Task directions =
Exact copy, pictures excluded: reproduce every record below.

=== Begin Enclosure ===

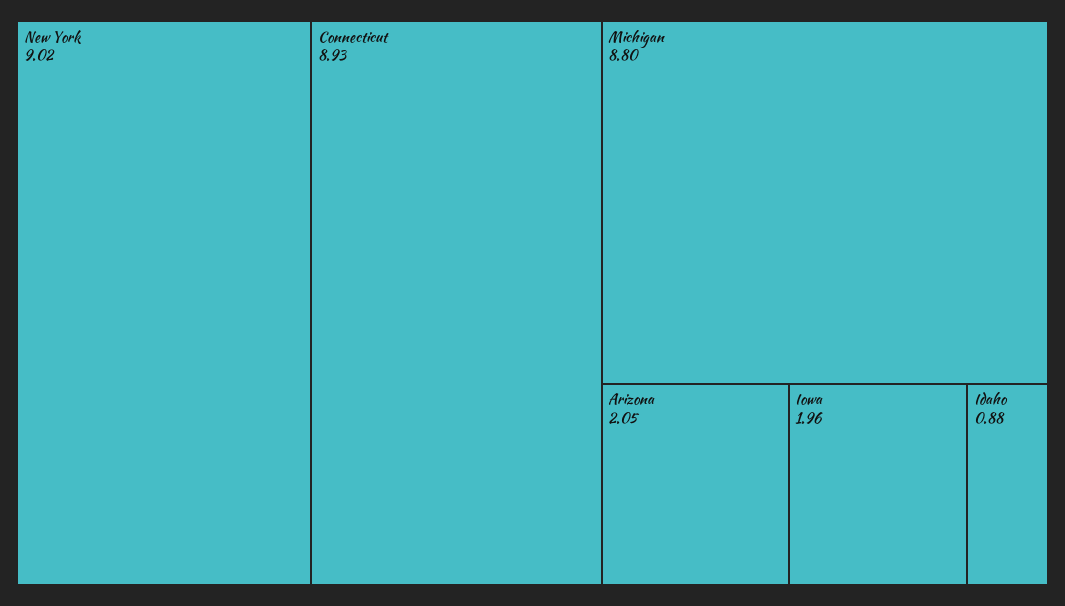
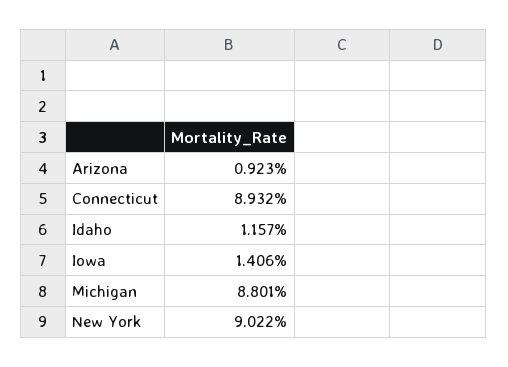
Arizona: 2.05 -> 0.923
Iowa: 1.96 -> 1.406
Idaho: 0.88 -> 1.157

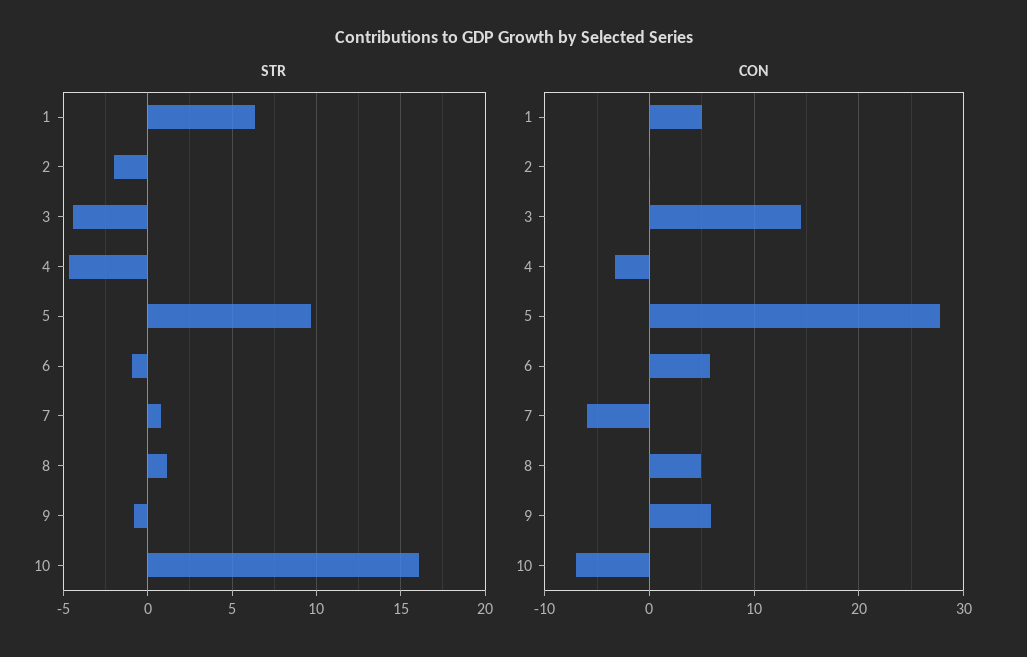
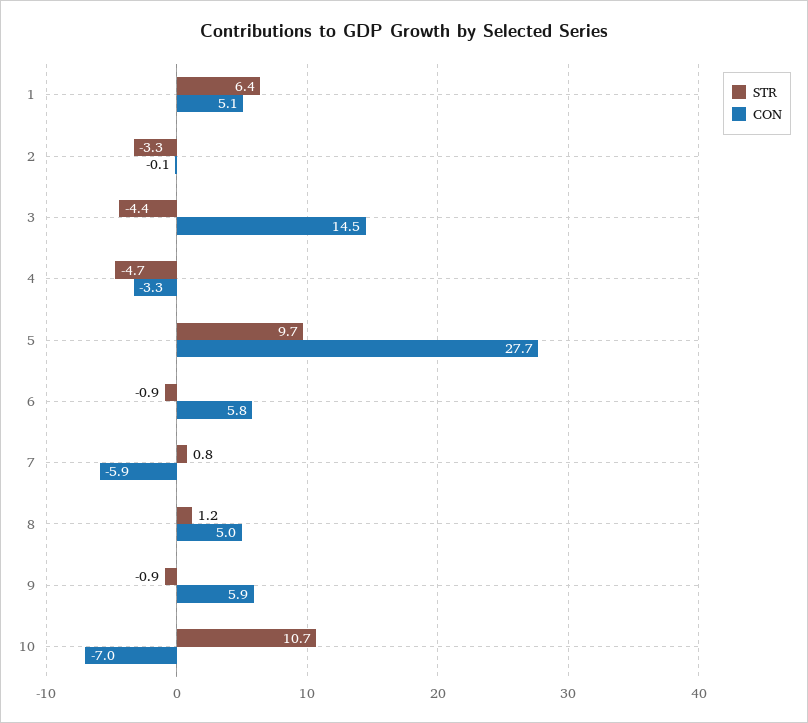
STR, 2: -2 -> -3.3
STR, 10: 16 -> 10.7

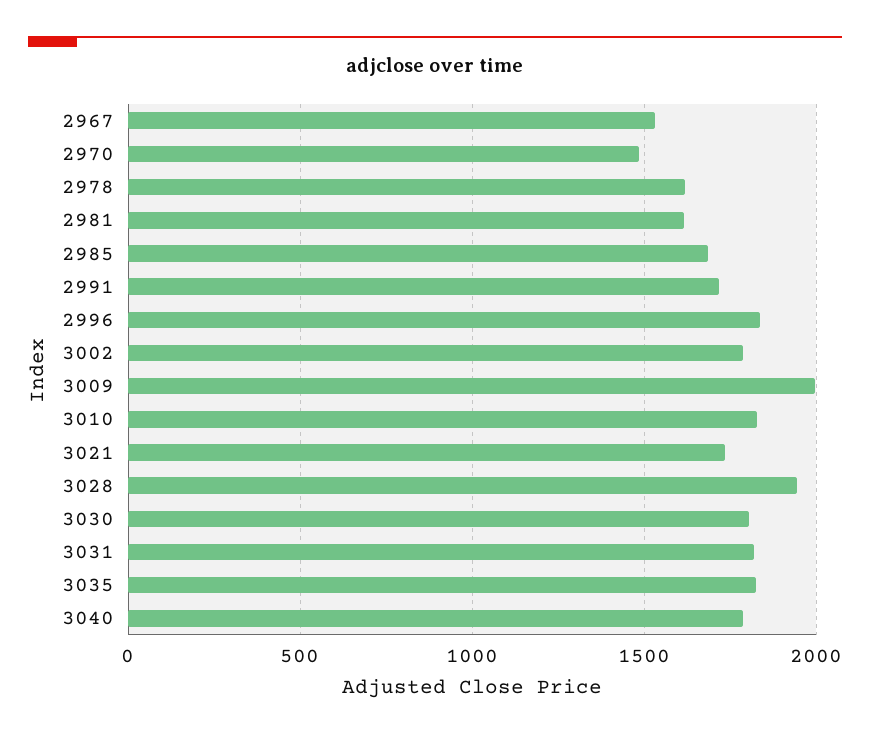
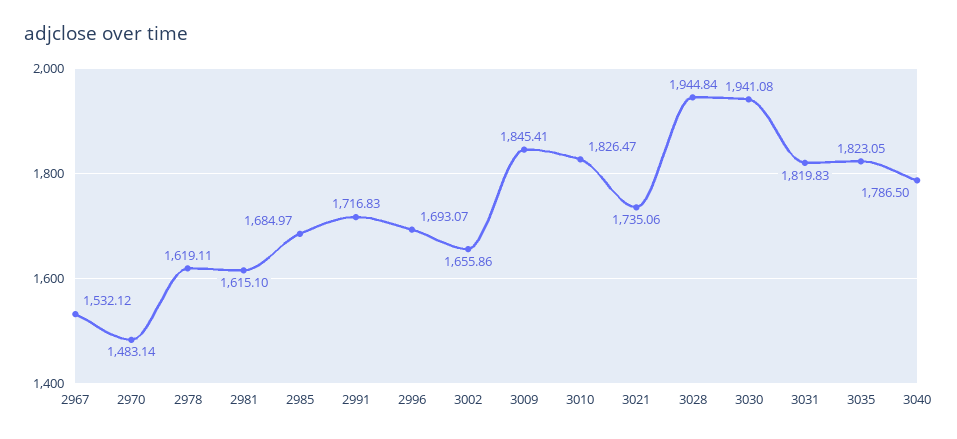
2996: 1850 -> 1693.07
3002: 1800 -> 1655.86
3009: 2000 -> 1845.41
3030: 1800 -> 1941.08

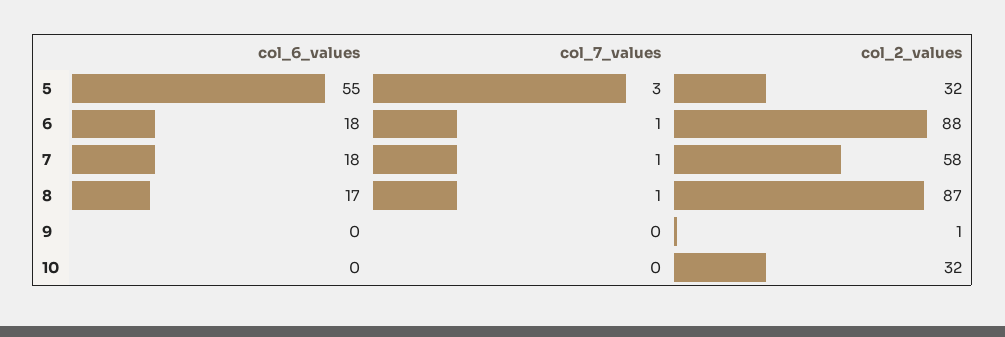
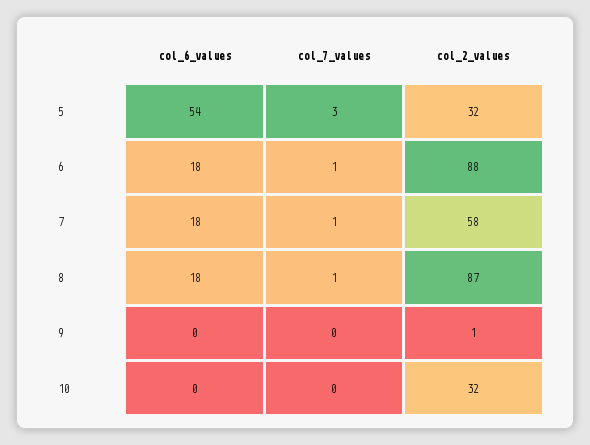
col_6_values, 5: 55 -> 54
col_6_values, 8: 17 -> 18

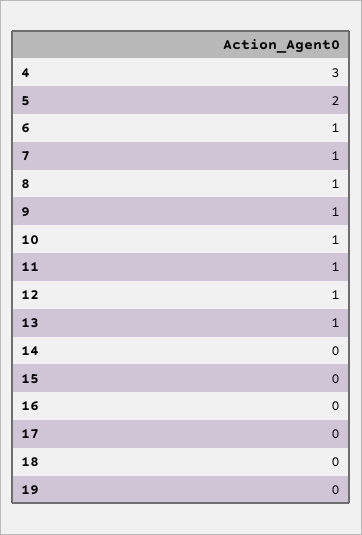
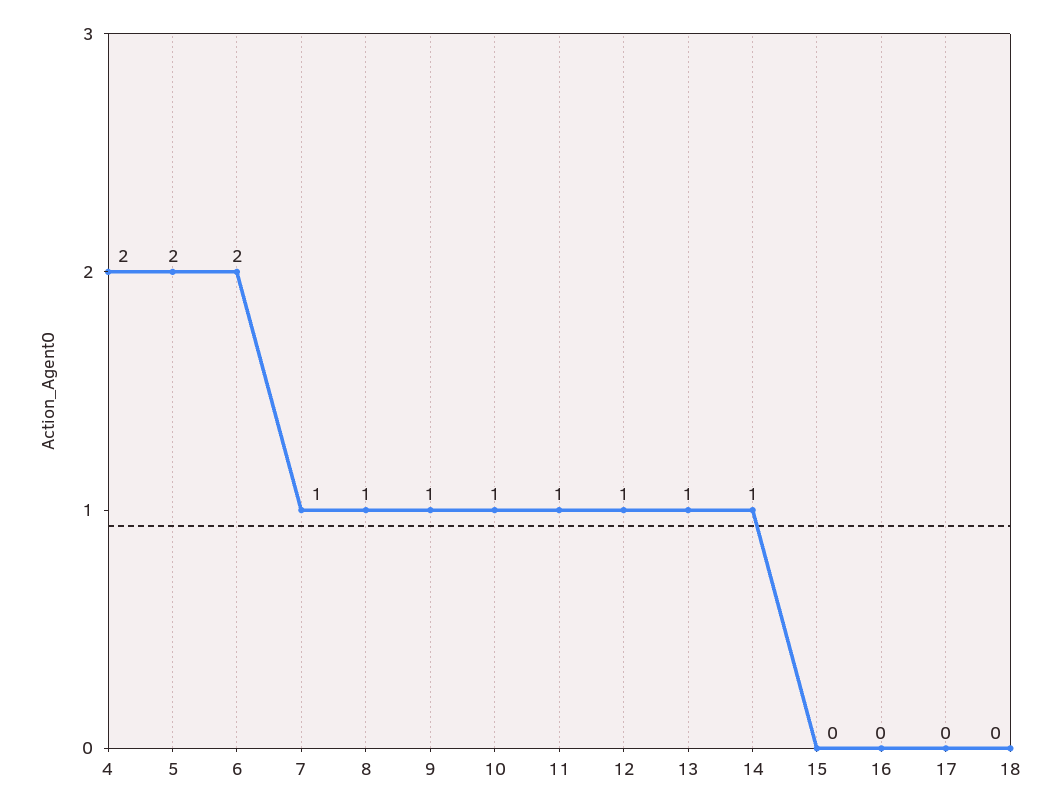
4: 3 -> 2
6: 1 -> 2
14: 0 -> 1
19: 0 -> none

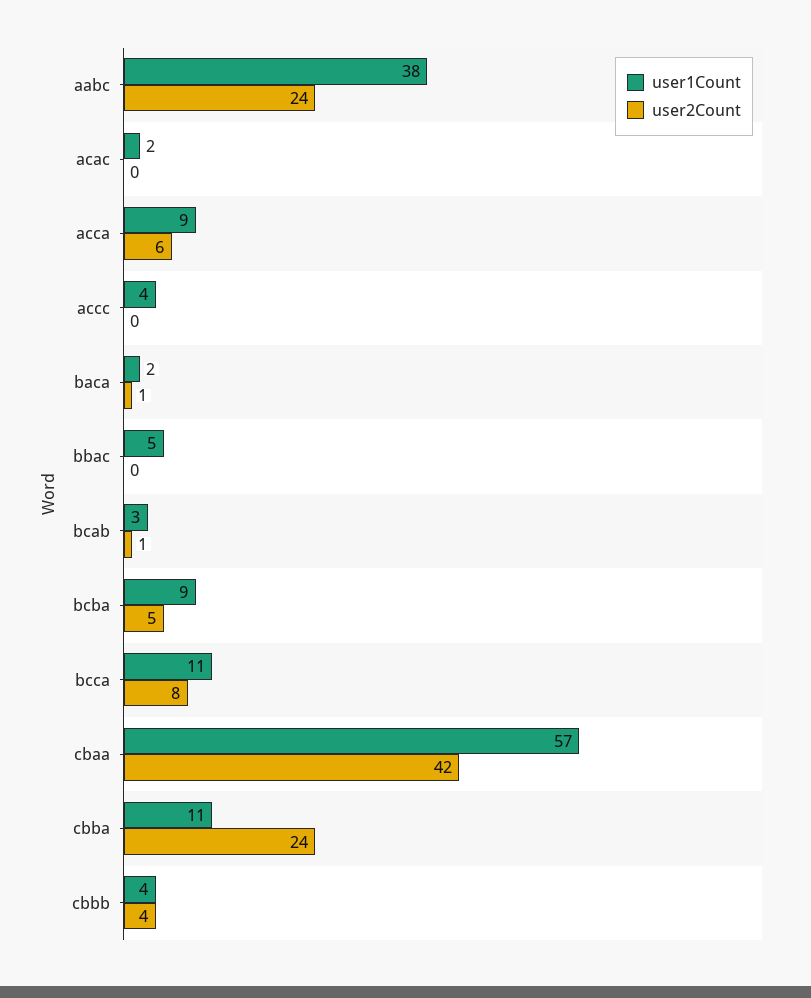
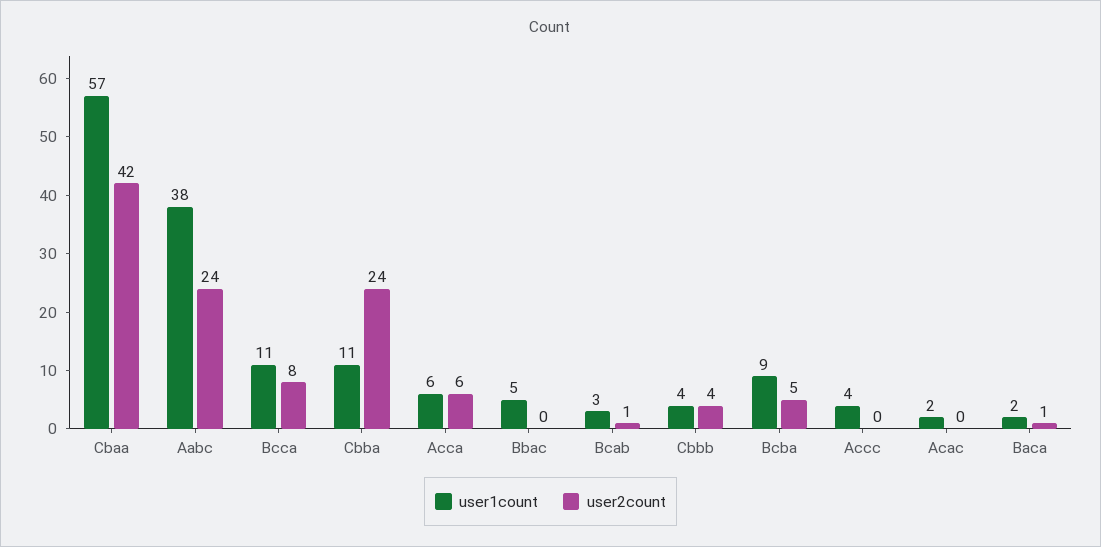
user1Count, acca: 9 -> 6

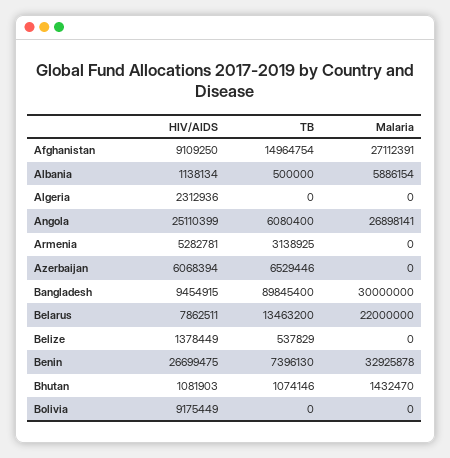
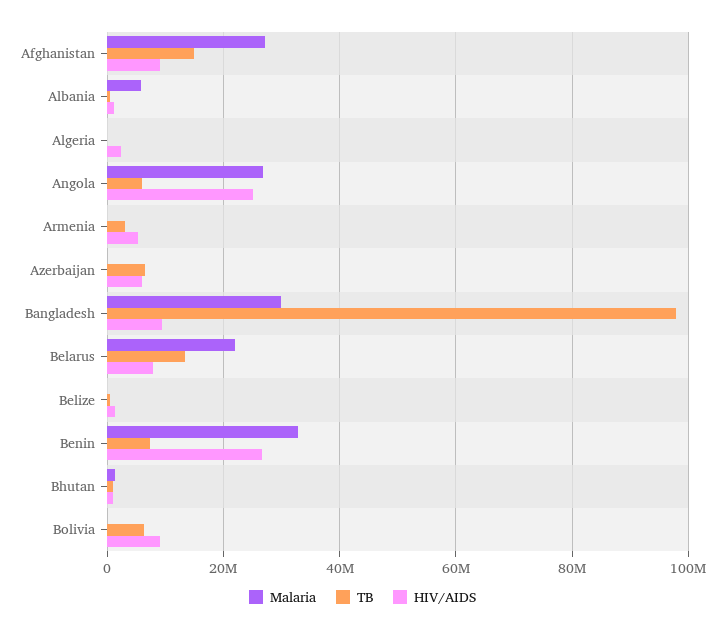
TB, Bangladesh: 89845400 -> 98000000
TB, Bolivia: 0 -> 6000000

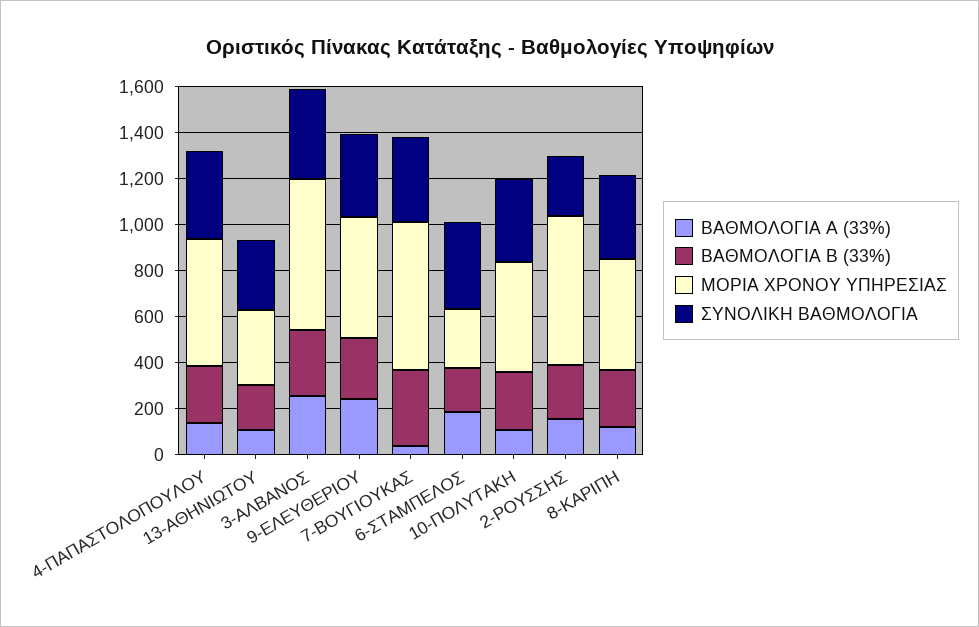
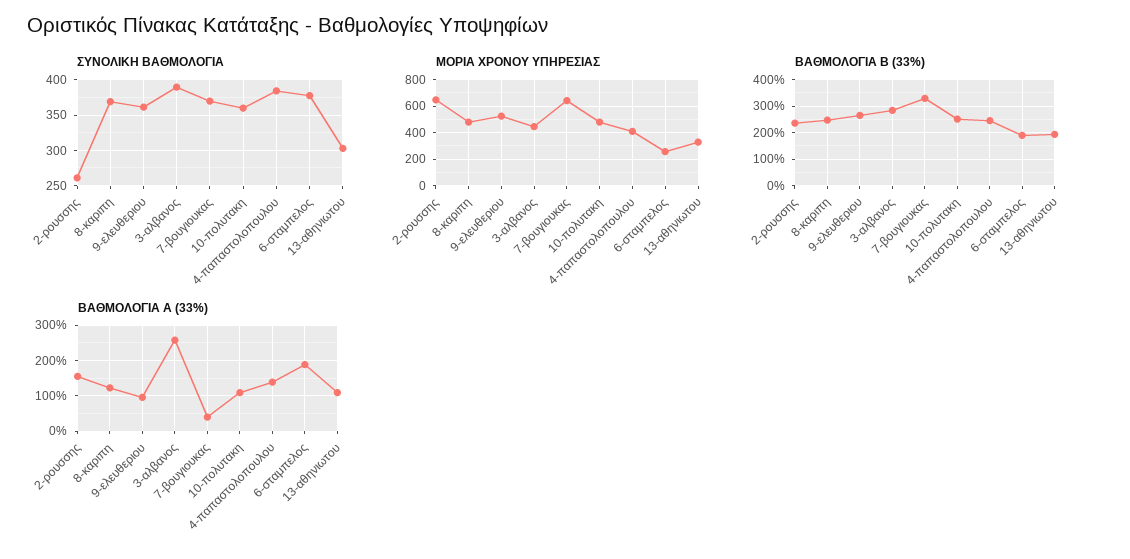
ΜΟΡΙΑ ΧΡΟΝΟΥ ΥΠΗΡΕΣΙΑΣ, 4-ΠΑΠΑΣΤΟΛΟΠΟΥΛΟΥ: 550 -> 400
ΜΟΡΙΑ ΧΡΟΝΟΥ ΥΠΗΡΕΣΙΑΣ, 3-ΑΛΒΑΝΟΣ: 650 -> 450
ΒΑΘΜΟΛΟΓΙΑ Α (33%), 9-ΕΛΕΥΘΕΡΙΟΥ: 250 -> 100

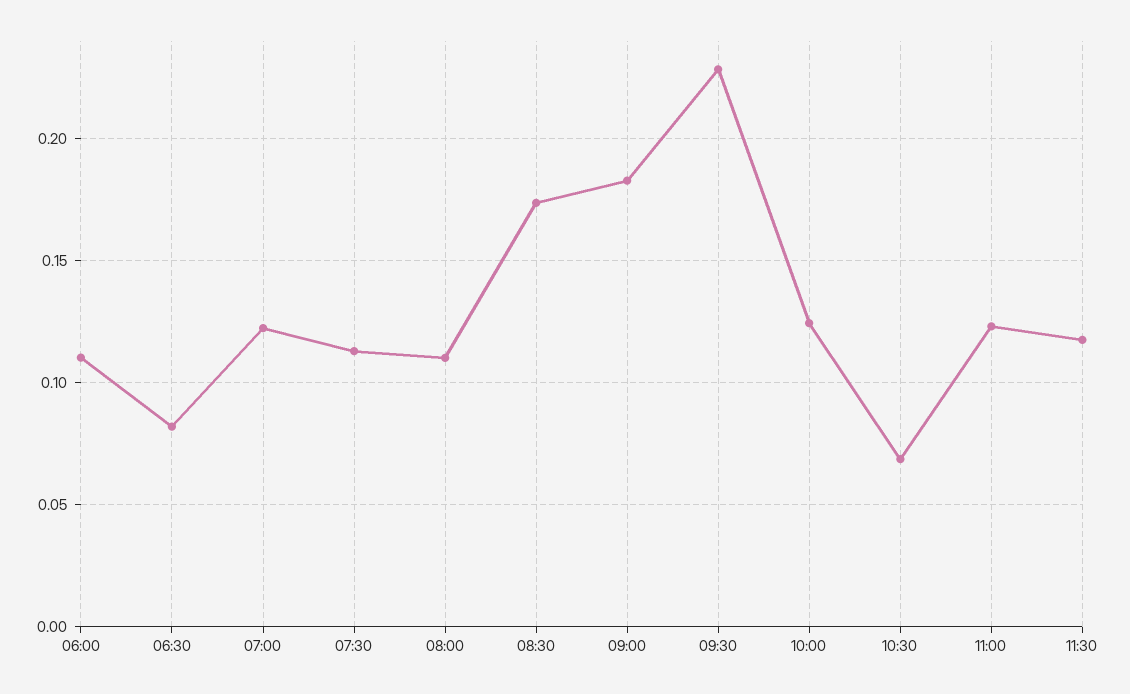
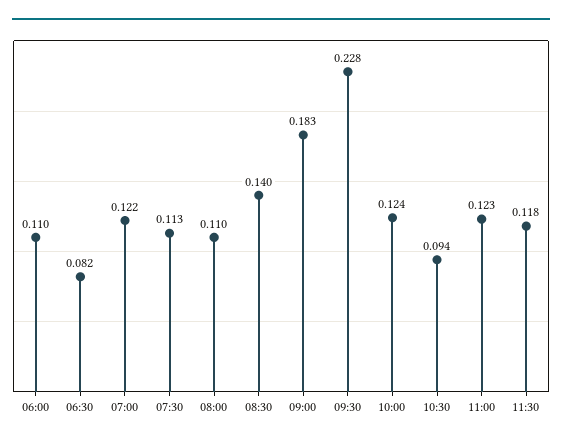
08:30: 0.175 -> 0.14
10:30: 0.07 -> 0.094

=== End Enclosure ===

Solution to this exercise =
Arizona: 2.05 -> 0.923
Iowa: 1.96 -> 1.406
Idaho: 0.88 -> 1.157

STR, 2: -2 -> -3.3
STR, 10: 16 -> 10.7

2996: 1850 -> 1693.07
3002: 1800 -> 1655.86
3009: 2000 -> 1845.41
3030: 1800 -> 1941.08

col_6_values, 5: 55 -> 54
col_6_values, 8: 17 -> 18

4: 3 -> 2
6: 1 -> 2
14: 0 -> 1
19: 0 -> none

user1Count, acca: 9 -> 6

TB, Bangladesh: 89845400 -> 98000000
TB, Bolivia: 0 -> 6000000

ΜΟΡΙΑ ΧΡΟΝΟΥ ΥΠΗΡΕΣΙΑΣ, 4-ΠΑΠΑΣΤΟΛΟΠΟΥΛΟΥ: 550 -> 400
ΜΟΡΙΑ ΧΡΟΝΟΥ ΥΠΗΡΕΣΙΑΣ, 3-ΑΛΒΑΝΟΣ: 650 -> 450
ΒΑΘΜΟΛΟΓΙΑ Α (33%), 9-ΕΛΕΥΘΕΡΙΟΥ: 250 -> 100

08:30: 0.175 -> 0.14
10:30: 0.07 -> 0.094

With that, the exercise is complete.